[What needs to be done] The result should be every line of the listing that contains "iPhone".

[Given information]
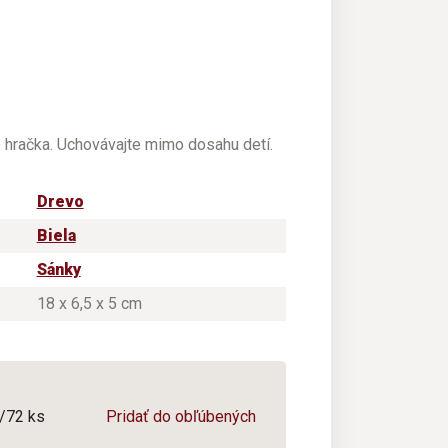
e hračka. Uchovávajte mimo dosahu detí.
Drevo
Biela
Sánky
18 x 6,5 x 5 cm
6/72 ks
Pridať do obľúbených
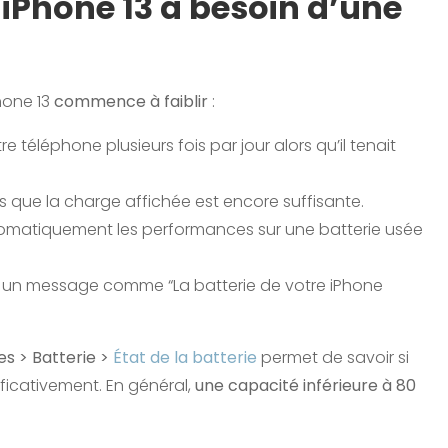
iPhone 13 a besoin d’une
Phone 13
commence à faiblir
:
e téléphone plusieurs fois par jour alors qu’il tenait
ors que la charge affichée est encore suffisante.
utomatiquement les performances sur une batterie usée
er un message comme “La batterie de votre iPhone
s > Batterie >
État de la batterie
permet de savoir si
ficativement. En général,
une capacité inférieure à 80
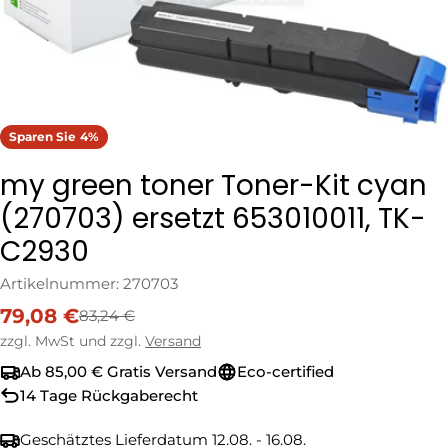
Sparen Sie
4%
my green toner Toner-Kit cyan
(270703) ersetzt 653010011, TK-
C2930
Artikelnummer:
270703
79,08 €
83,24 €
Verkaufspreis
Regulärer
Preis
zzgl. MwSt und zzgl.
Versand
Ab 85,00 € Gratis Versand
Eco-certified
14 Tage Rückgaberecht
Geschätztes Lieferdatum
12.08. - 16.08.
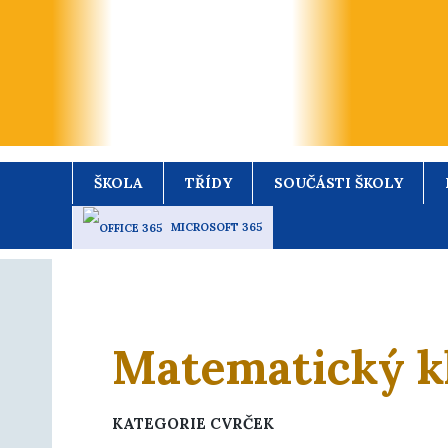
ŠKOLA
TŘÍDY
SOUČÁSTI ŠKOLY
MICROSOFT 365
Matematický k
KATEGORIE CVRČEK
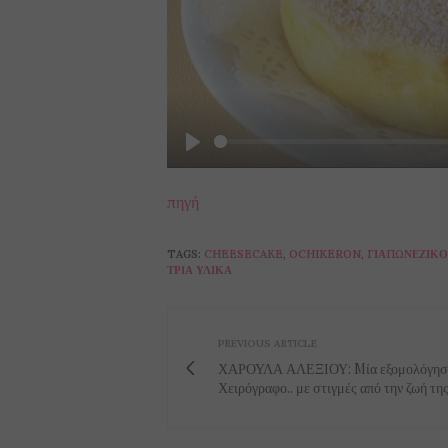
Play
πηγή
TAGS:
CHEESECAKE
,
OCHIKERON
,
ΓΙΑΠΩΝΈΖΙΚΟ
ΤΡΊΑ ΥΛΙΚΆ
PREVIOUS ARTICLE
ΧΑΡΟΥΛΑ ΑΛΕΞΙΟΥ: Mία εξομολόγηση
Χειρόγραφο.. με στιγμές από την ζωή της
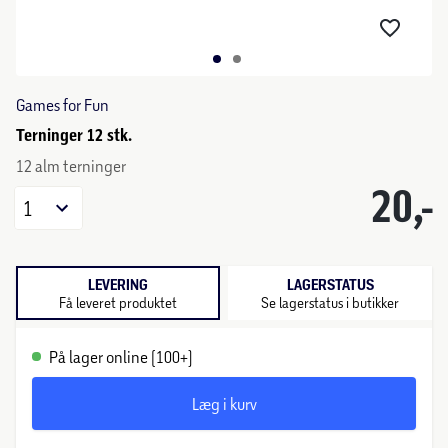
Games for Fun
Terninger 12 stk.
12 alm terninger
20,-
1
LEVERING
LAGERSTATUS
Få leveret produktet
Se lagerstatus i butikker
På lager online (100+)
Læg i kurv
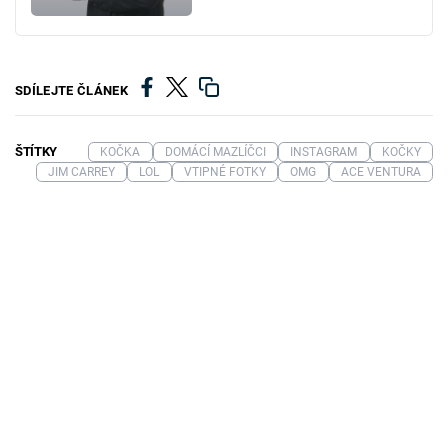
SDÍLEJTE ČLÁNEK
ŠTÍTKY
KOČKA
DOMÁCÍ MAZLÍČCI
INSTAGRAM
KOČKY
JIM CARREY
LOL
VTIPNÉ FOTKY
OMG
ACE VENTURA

[Exercise result]
iPhone 13 a besoin d’une
er un message comme “La batterie de votre iPhone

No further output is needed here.